Let $W= \text{span}(p_{1},p_{2},p_{3}), W \subseteq R_{3}[x]$
$p_{1}(x)= 4x^2+3x^3$
$p_{2}(x)= 1+2x^2+3x^3$
$p_{3}(x) = 3-2x^2+3x^3$
From $p_{1},p_{2},p_{3}$ choose a basis $B$ for $W$ and calculate the coordinates of $p_1,p_2,p_3$ of the basis $B$.
$p_1$ alone is linearly independent. $(p_1,p_2)$ are linearly independent too because they aren't scalar multiple of each other.
$(p_1,p_2,p_3)$ is linearly dependent because $p_3= 3p_1-2p_2$
So basis $B= \left\{ p_1,p_2 \right\}$
(I got this info from my previous question and it should be correct till here.)
But how to calculate the coordinates? I don't even understand what we are looking for, why in combination with the basis?

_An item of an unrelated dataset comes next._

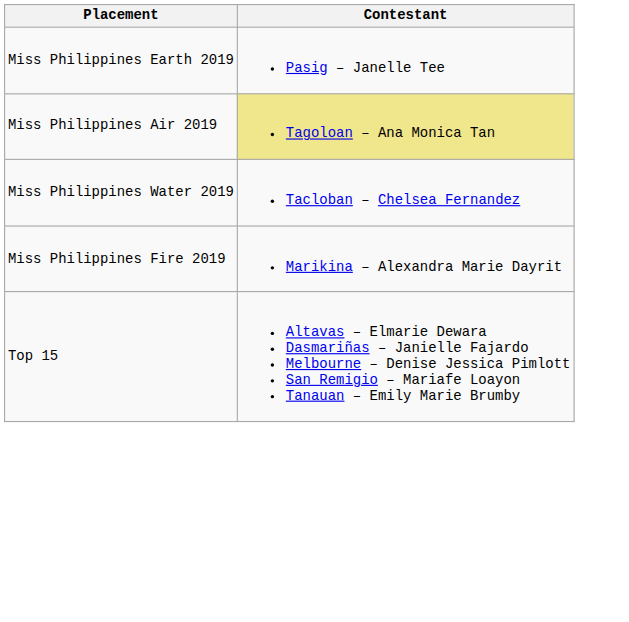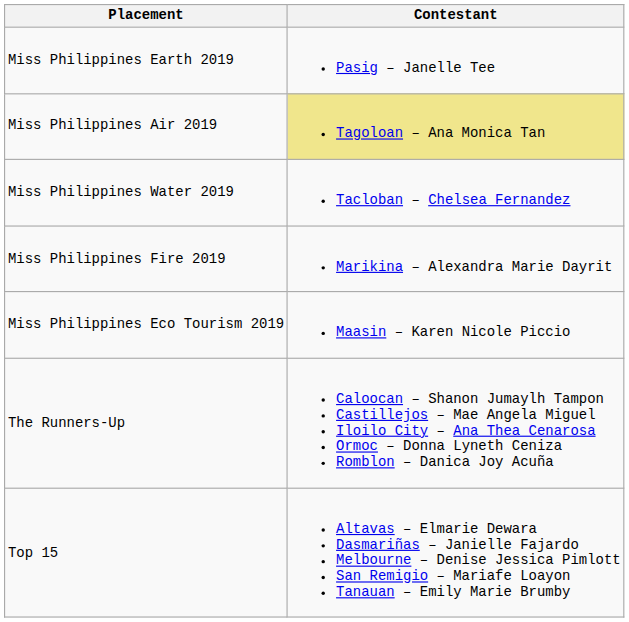+ row: Miss Philippines Eco Tourism 2019 | Maasin – Karen Nicole Piccio
+ row: The Runners-Up | Caloocan – Shanon Jumaylh Tampon Castillejos – Mae Angela Miguel Iloilo City – Ana Thea Cenarosa Ormoc – Donna Lyneth Ceniza Romblon – Danica Joy Acuña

Anyway, I would only look for coordinates of $p_1,p_2$ because these belong to the basis.
So $p_1(x)=0$
$0=4x^2+3x^3 \Leftrightarrow 0=x^2(4+3x)$
$x_1=0, x_2=-\frac{4}{3}$
And do the same for $p_2(x)$..?
What would the coordinates be then? I think I did it wrong :(
You can look for coordinates of any vector in the span of the basis (i.e. in the subspace). If $B = \{p_1,p_2\}$ is a basis, then finding coordinates of a polynomial $p$ means finding $a_1, a_2$ such that $$a_1p_1 + a_2p_2 = p$$ The coordinate vector is then ${a_1 \choose a_2}$
From inspection, you can see that the coordinate vector of $p_1$ is ${1 \choose 0}$ and the coordinate vector of $p_2$ is ${0 \choose 1}$. To find the coordinate vector of $p_3$, find the weights of the linear combination of $p_1$ and $p_2$ that gives you $p$.